Problem statement:
Copy out everything from "I’ll admit that" down to "a historical one." in the passage on Zionism, swapping "territories" for "lands".

Extract provided:
I pit Zionism

Slaughtering people and occupying their land makes people mad - who knew?

You didn’t ask me, but:

Allow free and uninterrupted flow of humanitarian aid. That’s just the basic minimum requirement of human decency.

Most importantly, start establishing a Palestinian civilian infrastructure capable of governing the country when the IDF withdraws. All they’ve done by crippling Hamas has been to create a power vacuum. The fact that they aren’t doing this suggests that Israel isn’t at all interested in creating a peaceful Gaza, but are bent on ethnic cleansing.

As to whether they should withdraw their troops, there are legitimate security concerns about doing so. Moreover, the civilian population will never accept the IDF as legitimate occupiers and will likely reject any government created by Israel as collaborationist.

For these reasons, what Israel should be doing is pleading with the rest of the world to establish some sort of multinational peacekeeping force to take over the dual tasks of fighting Hamas and rebuilding Palestinian civil society, so that Israel can then withdraw its troops. But instead Israel is declaring that all the multinational institutions that might credibly lead such an effort are part of the Great Anti-Semitic Conspiracy because they have denounced Israeli human rights violations. (I think the best candidates for such a peacekeeping force would be troops from Arab countries which have recognized Israel)

I’ll admit that I always thought the ordinary meaning of Zionism was calling for the establishment of a Jewish nation - which means Zionism is a historical movement because their goal was achieved back in 1948.

But it appears some people use a different meaning for Zionism. They see Zionism as a movement seeking expansion into territories that currently lie outside Israel. This meaning makes Zionism an active movement rather than a historical one.

(Source data)
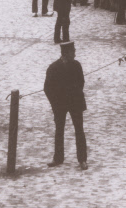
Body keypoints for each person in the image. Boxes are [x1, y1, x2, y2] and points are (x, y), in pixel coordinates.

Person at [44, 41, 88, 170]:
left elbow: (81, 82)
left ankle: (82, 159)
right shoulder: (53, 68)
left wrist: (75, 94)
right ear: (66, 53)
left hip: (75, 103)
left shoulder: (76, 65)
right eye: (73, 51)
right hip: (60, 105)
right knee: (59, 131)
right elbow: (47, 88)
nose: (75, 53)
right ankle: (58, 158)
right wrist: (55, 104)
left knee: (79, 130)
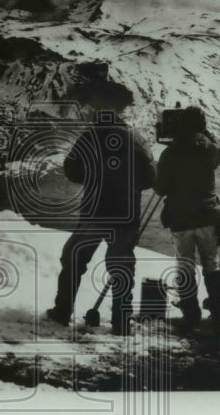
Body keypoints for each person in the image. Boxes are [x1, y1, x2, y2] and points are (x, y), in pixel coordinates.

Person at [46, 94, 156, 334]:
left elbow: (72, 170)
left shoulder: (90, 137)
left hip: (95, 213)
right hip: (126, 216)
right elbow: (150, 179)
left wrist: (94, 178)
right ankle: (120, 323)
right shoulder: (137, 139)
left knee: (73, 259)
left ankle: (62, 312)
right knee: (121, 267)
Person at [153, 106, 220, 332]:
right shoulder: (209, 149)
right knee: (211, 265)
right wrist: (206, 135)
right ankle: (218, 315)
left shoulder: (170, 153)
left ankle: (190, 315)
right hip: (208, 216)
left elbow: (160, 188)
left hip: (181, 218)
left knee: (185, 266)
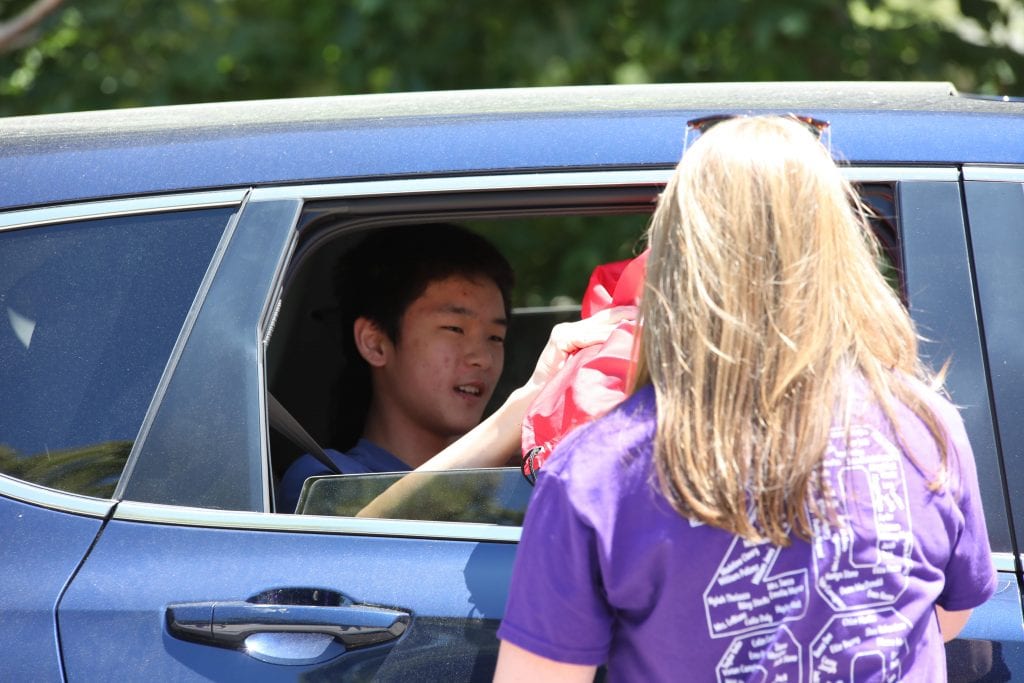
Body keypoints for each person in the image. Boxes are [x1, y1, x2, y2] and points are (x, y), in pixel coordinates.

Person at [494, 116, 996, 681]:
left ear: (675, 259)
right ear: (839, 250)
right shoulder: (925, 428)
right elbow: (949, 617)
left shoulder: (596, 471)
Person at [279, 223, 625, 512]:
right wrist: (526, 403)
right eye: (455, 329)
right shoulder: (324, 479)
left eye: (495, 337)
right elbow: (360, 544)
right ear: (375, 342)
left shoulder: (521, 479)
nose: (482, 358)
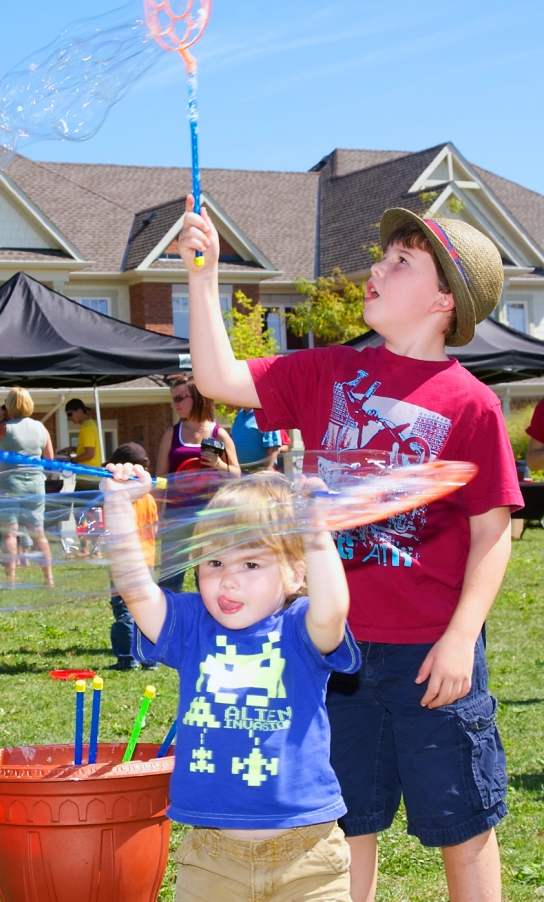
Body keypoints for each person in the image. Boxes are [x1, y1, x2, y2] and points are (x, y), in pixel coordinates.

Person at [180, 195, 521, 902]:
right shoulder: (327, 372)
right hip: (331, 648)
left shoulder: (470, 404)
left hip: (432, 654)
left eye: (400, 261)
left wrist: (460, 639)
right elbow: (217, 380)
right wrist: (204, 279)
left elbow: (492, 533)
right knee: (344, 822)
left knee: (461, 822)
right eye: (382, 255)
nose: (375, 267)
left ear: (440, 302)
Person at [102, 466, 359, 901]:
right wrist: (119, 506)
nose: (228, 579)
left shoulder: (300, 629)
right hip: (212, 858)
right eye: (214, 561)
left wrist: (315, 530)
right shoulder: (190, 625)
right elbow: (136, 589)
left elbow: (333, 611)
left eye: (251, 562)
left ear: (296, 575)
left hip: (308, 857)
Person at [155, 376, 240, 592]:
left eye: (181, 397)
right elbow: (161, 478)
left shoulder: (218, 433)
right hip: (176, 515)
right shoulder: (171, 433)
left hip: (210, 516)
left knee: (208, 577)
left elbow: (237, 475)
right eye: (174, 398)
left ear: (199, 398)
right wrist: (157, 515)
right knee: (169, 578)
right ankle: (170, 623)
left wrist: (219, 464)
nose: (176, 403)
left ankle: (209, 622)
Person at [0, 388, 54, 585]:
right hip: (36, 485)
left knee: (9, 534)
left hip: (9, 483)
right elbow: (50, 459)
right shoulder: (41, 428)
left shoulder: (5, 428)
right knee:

---

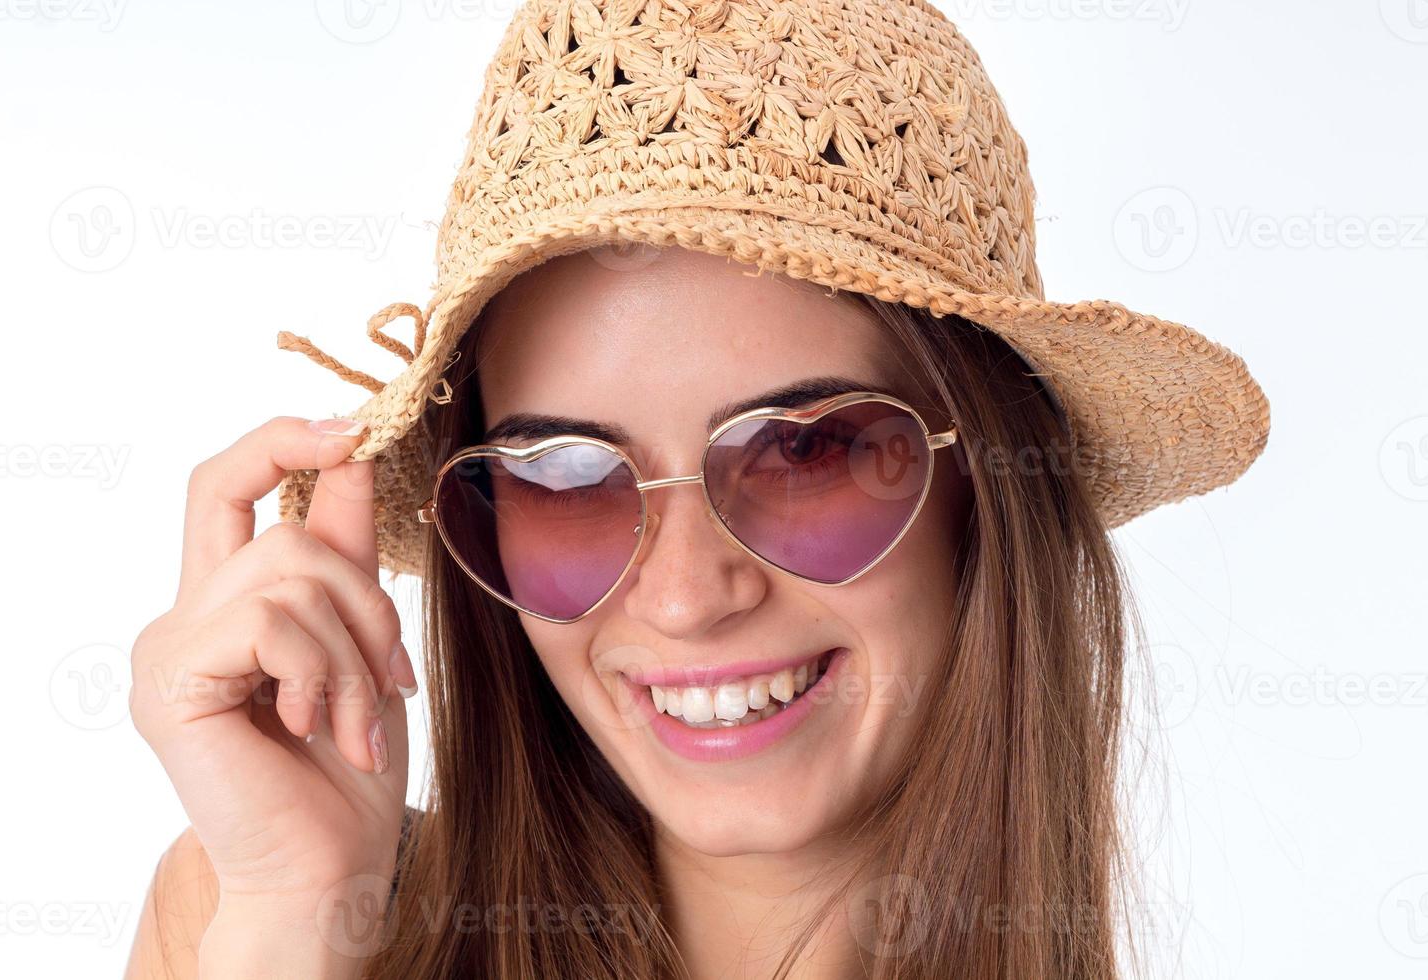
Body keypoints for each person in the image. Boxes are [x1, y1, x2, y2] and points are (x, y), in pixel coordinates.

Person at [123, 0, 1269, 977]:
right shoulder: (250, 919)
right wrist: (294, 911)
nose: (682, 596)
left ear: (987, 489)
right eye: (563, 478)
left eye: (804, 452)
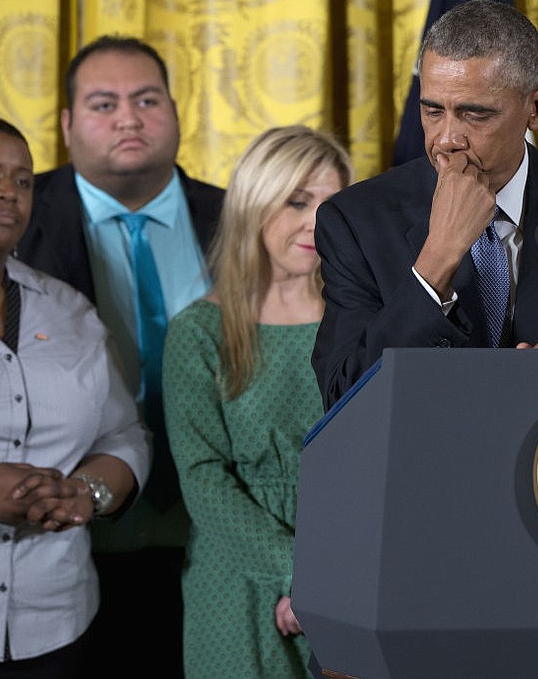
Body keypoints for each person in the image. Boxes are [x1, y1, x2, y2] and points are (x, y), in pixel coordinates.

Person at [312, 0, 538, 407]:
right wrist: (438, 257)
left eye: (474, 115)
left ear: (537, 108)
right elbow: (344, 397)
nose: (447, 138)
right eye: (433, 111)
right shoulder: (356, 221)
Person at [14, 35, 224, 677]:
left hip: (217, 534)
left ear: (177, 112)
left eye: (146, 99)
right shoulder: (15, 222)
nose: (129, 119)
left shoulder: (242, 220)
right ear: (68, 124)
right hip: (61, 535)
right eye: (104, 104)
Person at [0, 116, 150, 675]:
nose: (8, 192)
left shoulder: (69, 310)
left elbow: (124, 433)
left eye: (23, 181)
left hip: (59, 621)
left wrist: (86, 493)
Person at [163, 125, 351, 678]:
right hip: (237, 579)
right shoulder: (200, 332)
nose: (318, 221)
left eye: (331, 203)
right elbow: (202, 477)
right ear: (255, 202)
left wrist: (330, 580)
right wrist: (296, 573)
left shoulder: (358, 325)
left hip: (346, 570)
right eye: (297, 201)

...

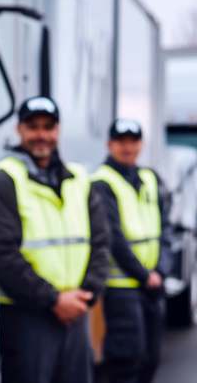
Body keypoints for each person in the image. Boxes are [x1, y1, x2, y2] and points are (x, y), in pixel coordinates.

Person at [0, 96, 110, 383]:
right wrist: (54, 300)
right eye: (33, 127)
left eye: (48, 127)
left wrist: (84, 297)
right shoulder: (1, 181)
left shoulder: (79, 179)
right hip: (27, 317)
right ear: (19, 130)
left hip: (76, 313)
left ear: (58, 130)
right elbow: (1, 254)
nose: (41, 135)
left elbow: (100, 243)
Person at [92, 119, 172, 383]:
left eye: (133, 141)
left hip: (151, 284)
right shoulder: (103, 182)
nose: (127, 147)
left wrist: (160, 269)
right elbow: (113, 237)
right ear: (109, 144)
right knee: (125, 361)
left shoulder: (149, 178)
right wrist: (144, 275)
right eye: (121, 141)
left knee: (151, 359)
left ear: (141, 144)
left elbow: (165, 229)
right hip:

Task result:
I’ll admit that I always thought the ordinary meaning of Zionism was calling for the establishment of a Jewish nation - which means Zionism is a historical movement because their goal was achieved back in 1948.

But it appears some people use a different meaning for Zionism. They see Zionism as a movement seeking expansion into lands that currently lie outside Israel. This meaning makes Zionism an active movement rather than a historical one.